İki kuir yazarın paralel yaşamlarına bakış: “Truman & Tennessee”

Tüm zamanların en ikonik kuir kalemlerinden Truman Capote ve Tennessee Williams’ın hayatlarını konu alıyor Truman & Tennessee: An Intimate Conversation. İkilinin yakın dost oldukları dönemden başlayacak belgesel, elde ettikleri başarı ve şöhret sonucu zaman içerisinde aralarında beliren rekabeti, karşılıklı bir diyalog şeklinde inceleyecek. Çeşitli festivallerde gösterimi yapılan Truman & Tennessee‘nin Birleşik Krallık vizyon tarihi 30 Nisan olarak belirlenmiş. İlk fragman hemen aşağıda.

İki kuir yazarın kişisel ve profesyonel yolculuklarına ışık tutacak yapım; onların aşklarını, korkularını, sanatsal başarılarını, arkadaşlıklarını ve cinselliklerini çeşitli yazılı arşiv materyalleri ve video klipler üzerinden sunacak.

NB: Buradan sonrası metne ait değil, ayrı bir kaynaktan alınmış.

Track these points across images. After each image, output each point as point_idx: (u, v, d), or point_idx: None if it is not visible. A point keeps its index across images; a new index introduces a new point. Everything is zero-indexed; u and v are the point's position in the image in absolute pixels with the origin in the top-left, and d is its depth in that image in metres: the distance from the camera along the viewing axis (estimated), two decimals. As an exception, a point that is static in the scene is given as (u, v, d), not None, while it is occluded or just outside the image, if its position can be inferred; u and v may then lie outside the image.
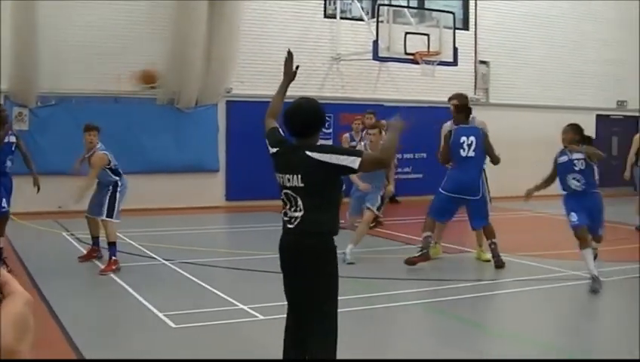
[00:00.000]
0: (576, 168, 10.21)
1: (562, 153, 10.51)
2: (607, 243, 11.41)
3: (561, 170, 10.47)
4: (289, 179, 5.20)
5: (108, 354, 7.07)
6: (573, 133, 10.48)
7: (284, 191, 5.27)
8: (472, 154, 11.29)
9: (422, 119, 15.73)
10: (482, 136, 11.48)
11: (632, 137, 17.48)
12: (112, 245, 11.01)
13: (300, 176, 5.15)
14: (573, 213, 10.13)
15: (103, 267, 10.97)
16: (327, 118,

Capote ve Williams’ı ise sırasıyla, günümüzün öne çıkan kuir oyuncularından Jim Parsons ile Zachary Quinto seslendirecek. İkiliyi daha önce Ryan Murphy yapımı The Boys in the Band’de, karşılıklı performanslarıyla izlemiştik.

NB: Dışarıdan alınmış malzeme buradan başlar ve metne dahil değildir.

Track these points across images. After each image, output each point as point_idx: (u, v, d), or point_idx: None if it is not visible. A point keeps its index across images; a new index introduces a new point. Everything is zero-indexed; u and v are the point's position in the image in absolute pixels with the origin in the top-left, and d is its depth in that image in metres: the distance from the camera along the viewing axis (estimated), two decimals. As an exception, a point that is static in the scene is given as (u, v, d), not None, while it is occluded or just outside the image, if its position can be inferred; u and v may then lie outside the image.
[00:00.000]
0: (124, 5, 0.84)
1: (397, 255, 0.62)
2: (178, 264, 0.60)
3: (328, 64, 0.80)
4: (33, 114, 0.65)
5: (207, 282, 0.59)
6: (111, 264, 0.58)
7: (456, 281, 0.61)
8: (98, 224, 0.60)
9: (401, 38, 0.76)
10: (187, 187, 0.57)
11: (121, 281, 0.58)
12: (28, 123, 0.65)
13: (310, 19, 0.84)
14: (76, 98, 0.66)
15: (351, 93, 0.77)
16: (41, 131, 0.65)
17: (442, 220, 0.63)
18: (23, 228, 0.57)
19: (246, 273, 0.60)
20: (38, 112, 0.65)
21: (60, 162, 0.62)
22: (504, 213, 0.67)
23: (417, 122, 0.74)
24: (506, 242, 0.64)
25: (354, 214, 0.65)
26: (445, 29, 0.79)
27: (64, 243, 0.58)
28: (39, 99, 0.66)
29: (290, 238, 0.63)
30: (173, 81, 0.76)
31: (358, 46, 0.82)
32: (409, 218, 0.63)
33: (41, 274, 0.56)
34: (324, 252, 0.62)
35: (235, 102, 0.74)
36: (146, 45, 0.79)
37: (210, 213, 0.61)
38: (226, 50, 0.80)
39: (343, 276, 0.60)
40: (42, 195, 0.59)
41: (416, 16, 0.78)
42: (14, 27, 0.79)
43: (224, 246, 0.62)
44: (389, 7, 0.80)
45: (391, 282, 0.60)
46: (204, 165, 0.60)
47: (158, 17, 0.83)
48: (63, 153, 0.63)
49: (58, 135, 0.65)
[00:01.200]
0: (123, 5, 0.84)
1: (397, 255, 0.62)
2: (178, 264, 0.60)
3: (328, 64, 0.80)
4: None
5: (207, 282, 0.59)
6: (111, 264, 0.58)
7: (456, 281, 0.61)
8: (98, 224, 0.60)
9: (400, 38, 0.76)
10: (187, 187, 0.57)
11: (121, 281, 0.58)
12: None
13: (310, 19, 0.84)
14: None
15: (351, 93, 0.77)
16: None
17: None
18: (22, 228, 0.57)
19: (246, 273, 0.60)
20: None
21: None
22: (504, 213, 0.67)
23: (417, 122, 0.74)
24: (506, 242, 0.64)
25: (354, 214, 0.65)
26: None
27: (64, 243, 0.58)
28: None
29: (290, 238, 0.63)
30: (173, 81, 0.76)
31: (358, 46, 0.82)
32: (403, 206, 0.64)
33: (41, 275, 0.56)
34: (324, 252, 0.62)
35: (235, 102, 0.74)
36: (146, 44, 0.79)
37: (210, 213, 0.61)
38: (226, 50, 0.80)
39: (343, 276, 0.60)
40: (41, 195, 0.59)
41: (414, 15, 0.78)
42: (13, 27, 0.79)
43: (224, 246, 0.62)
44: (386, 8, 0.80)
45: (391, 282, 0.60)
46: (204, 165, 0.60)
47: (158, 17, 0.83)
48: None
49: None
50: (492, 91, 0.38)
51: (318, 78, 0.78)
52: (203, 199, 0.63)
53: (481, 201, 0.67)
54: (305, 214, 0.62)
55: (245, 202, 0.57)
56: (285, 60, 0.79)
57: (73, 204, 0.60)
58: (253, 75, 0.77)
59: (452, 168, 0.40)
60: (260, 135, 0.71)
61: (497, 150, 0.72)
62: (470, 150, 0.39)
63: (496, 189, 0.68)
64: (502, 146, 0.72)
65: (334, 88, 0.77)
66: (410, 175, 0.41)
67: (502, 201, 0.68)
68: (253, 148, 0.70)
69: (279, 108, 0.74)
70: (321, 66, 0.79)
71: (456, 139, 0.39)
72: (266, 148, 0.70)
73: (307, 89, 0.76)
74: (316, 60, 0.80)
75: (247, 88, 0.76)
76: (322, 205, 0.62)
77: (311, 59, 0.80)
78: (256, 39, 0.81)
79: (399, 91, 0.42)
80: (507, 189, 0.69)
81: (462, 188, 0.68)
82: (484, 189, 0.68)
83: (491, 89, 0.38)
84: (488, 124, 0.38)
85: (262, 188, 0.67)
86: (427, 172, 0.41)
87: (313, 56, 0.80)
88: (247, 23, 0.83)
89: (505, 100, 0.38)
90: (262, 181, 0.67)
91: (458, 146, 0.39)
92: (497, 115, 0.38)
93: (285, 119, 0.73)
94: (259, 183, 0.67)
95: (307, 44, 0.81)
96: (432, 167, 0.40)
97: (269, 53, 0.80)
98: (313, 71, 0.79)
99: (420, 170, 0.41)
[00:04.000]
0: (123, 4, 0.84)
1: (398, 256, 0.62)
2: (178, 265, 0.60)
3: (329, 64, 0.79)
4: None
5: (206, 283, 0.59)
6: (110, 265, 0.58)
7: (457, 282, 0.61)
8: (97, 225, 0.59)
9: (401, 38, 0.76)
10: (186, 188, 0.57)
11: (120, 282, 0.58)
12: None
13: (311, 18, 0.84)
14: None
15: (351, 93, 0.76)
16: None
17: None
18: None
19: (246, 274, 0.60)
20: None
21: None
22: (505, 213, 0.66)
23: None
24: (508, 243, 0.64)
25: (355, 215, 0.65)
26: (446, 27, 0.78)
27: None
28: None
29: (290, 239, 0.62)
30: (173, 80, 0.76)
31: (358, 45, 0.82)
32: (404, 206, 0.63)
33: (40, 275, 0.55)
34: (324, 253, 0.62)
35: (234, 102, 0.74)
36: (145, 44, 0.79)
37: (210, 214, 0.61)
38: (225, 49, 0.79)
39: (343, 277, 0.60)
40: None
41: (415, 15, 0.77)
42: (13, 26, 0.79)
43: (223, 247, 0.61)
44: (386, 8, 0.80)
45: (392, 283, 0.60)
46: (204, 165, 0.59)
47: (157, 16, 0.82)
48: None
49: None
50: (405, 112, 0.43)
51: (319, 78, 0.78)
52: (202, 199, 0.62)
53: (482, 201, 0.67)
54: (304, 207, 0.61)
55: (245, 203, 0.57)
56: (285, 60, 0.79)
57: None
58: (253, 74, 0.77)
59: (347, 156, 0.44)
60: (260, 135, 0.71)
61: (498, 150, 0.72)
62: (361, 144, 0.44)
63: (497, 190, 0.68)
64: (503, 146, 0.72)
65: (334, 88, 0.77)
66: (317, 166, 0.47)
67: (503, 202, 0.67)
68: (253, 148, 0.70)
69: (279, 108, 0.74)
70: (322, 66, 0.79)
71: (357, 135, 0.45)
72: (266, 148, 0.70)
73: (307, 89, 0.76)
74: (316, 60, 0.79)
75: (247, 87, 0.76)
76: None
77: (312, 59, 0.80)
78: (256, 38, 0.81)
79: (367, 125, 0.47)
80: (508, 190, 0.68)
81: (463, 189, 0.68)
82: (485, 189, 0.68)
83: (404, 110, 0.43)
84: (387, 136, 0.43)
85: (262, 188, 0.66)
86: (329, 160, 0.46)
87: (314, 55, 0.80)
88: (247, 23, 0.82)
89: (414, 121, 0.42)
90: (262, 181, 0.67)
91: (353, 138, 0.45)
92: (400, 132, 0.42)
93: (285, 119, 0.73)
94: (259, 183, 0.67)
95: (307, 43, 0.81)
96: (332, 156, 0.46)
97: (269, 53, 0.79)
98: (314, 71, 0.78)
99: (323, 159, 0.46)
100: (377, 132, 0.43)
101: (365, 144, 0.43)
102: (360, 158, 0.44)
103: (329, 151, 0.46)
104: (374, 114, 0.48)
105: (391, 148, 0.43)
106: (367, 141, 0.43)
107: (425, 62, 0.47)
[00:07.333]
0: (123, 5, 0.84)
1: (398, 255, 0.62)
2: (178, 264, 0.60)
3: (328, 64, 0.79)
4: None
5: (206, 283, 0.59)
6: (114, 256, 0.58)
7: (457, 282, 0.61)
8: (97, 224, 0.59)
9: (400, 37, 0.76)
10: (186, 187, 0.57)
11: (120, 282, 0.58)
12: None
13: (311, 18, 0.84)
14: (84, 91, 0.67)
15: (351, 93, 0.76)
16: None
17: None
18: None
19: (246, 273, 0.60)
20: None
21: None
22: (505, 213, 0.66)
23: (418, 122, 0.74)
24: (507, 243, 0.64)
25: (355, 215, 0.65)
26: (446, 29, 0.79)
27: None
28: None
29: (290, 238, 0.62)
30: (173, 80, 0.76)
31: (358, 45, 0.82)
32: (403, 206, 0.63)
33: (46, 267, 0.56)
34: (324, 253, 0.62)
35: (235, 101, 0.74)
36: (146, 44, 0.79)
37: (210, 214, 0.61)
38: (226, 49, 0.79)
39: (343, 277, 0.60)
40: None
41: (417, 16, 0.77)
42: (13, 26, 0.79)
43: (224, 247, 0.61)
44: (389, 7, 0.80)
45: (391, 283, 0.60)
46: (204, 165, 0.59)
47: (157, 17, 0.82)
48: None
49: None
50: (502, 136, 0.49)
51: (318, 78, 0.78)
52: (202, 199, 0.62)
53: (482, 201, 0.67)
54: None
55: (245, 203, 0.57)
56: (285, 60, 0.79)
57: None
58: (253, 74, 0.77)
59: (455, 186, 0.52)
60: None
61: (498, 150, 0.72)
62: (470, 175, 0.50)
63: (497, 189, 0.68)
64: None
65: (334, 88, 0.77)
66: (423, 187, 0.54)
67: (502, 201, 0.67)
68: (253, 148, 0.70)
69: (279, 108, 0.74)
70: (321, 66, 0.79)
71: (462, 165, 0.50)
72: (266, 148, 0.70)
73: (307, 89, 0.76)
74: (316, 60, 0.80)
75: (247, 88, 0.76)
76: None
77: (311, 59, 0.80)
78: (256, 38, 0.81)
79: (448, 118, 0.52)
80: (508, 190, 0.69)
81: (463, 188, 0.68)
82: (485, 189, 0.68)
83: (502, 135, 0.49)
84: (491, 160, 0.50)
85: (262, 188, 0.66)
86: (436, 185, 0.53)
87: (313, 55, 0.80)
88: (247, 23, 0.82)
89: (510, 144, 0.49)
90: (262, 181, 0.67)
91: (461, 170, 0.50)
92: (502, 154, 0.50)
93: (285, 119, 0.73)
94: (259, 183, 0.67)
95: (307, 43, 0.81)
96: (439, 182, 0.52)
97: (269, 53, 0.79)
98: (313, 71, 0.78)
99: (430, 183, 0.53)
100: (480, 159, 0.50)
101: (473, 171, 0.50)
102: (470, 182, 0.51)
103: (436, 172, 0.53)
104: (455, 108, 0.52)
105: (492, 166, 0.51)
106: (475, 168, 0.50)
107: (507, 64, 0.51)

Paralel hikâyelerin iki taraflı sunumu

Pulitzer ödüllü Tennessee Williams’ı sayısız kere sahnelenmiş ve uyarlanmış oyunları A Streetcar Named Desire, Cat on a Hot Tin Roof veya The Glass Menagerie ile hatırlayabiliriz. Aynı minvalde Truman Capote da sinemaya uyarlanmış kült eserleri In Cold Blood ve Breakfast at Tiffany’s ile literatüre iz bırakmış yazarlardan. İkilinin hem kariyerlerinde hem de kişisel haritalarında çeşitli paralellikler kurmak mümkün. Edebi başarıları ve kuir kimlikliklerinin yanı sıra; çalkantılı gençlik yılları, bağımlılık problemleri ve sadece bir yıl arayla hayatlarını kaybetmeleri bunlardan bazıları.

Truman and Tennessee‘nin yönetmeni Lisa Immordino Vreeland, bu paralelliklere yaklaşımlarını şöyle ifade ediyor: “Yazın dünyasının bu iki büyük kalemini, kendi kelimelerini ve eserlerini kullanarak baş başa bıraktığımız, samimi bir diyalog yarattık. Bu şekilde onların zengin hayal dünyalarını, tutkularını, aşk hayatlarını, ünlülük statülerini ve başarıyla şöhretin onlara ödettiği bedelleri ortaya koymuş olduk.” Vreeland daha önce Diana Vreeland: The Eye Has To Travel (2012) ve Peggy Guggenheim: Art Addict (2015) gibi belgeselleri de yönetmişti.